格闘技の知識、描写、熱意。全てにおいて一級品!
それが、この作品です。
数々の試合のシーンや主人公ユーハの特訓など、あらゆる技術や知識が縦横無尽に駆使されれいて、とにかく作り込みが凄い!
また、格闘技の技術だけでなく、精神面の描写も随所にあり、ここまでのクオリティは作者様が格闘技を愛していなかったらけっして生まれなかったと思われます。
格闘技の小説を書きたいと考えている方はぜひこの作品を読んで参考にしてみてください! きっと得るものがたくさんあると思います!
あと、シーサー君!
ただのマスコットキャラの皮をかぶったエロ親父かと思ったら、最後の最後で「ええー!?」と驚くような活躍をしましたね(*^^*)
それはいいとして、中身おっさんのくせしてユーハの膝の上に乗っているんじゃないよ! そこかわれ!
本作は総合格闘技・武道をテーマにした青春小説です。
親友に引きずられるようにして裏茶道部という名の総合格闘技サークルに入ることになった主人公のユーハでしたが、先輩や親友の試合観戦や、苦い過去との邂逅を通じて、少しずつ自分の意思で戦うということと向き合うようになっていきます。
もっともユーハの“成長”は必ずしも綺麗なものではなく、十二話で示されるような薄暗い感情の発露でもあるということは無視できません。しかし、それまで何かにつけ斜に構えていた少女が、全力で何かに取り組むというのは、ただそれだけで人の心を打つものです。
また、武道が「人を殴り、倒す技術」である以上避けて通れぬ暗い一面をしっかりと描いた点も素晴らしいと思いました。こうした武道の暗い一面は、ユーハの暗い感情とも重なってくるのですが、その上で胸がすくようなさわやかな結末を描いているのも好印象です。この辺り、勝ち負けのある世界での武道・格闘技を取扱いながら、漫画の『刃牙道』や『喧嘩稼業』とはまったく違った場所に着地している点も面白いと感じました。

## 練習問題
1. 次の (a)〜(c) がそれぞれ本文の内容と合っているか、「はい」か「いいえ」で答え、根拠となる本文の言葉をそのまま引用してください。
(a) 主人公のユーハは、自分から進んで裏茶道部に入った。
(b) 本作は総合格闘技・武道をテーマにした青春小説である。
(c) 十二話では、薄暗い感情の発露が示される。
2. 下のエントリーから、「Sexual」という語を含む行をすべて選び、書き写してください。

## 演習データ
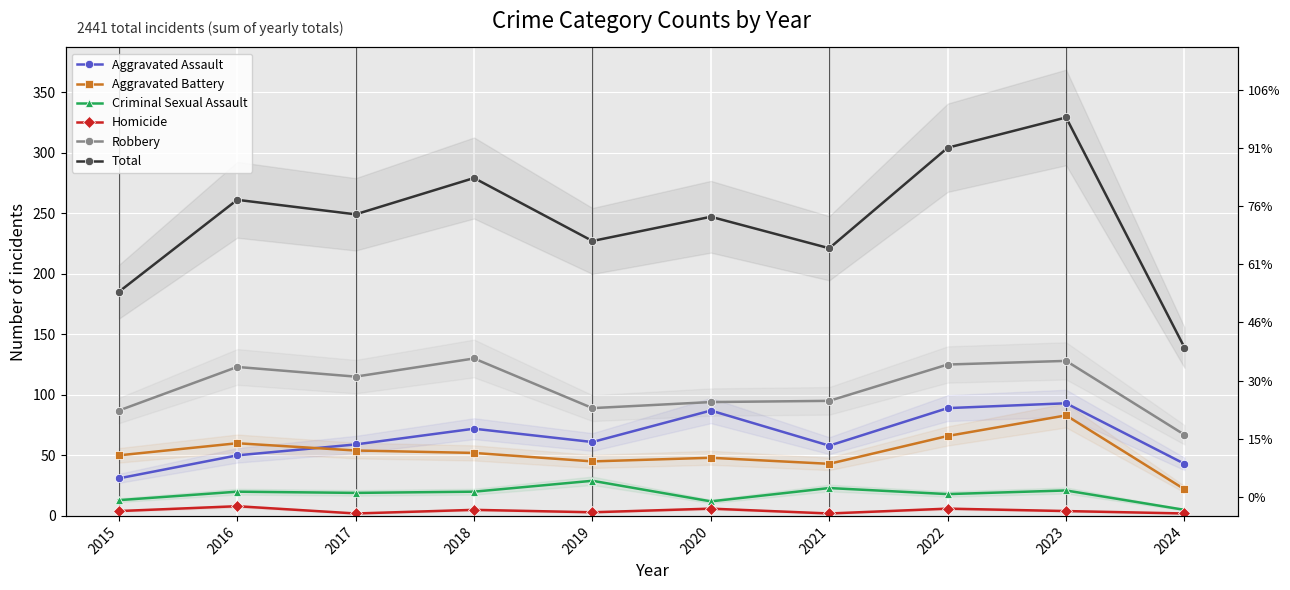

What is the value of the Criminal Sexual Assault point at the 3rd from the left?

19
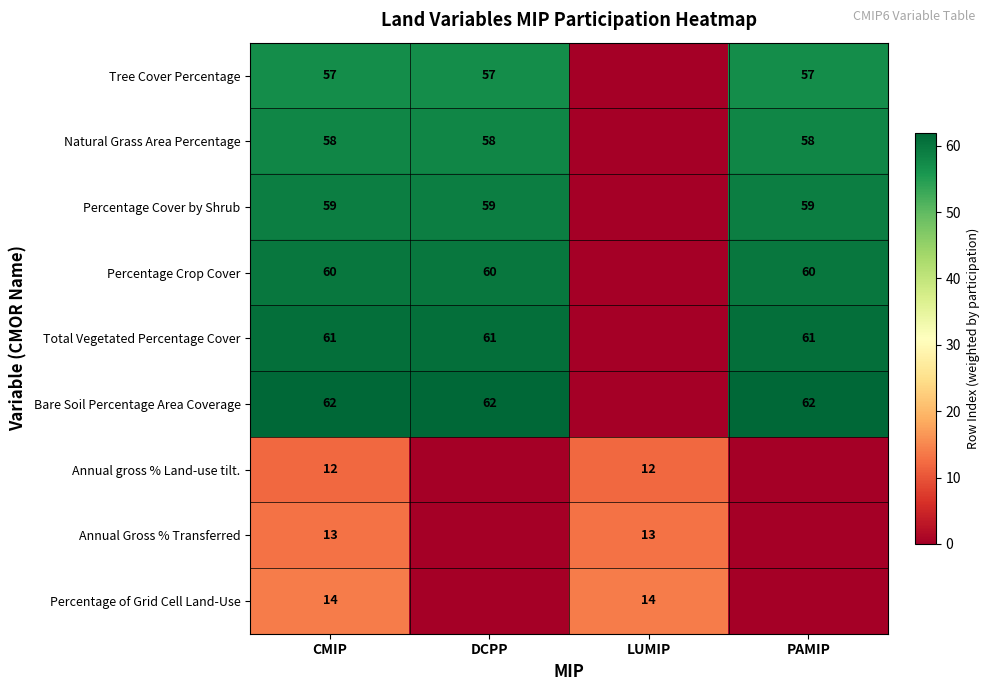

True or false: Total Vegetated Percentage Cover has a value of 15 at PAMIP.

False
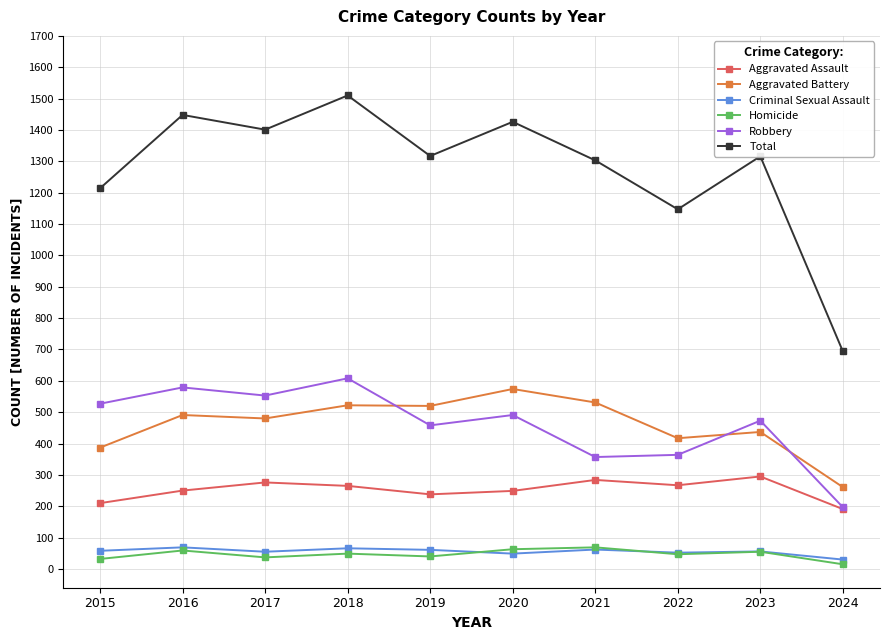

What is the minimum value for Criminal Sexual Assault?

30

## 解答
1.
(a) いいえ。「親友に引きずられるようにして裏茶道部という名の総合格闘技サークルに入ることになった」
(b) はい。「本作は総合格闘技・武道をテーマにした青春小説です。」
(c) はい。「十二話で示されるような薄暗い感情の発露」

2.
What is the value of the Criminal Sexual Assault point at the 3rd from the left?
What is the minimum value for Criminal Sexual Assault?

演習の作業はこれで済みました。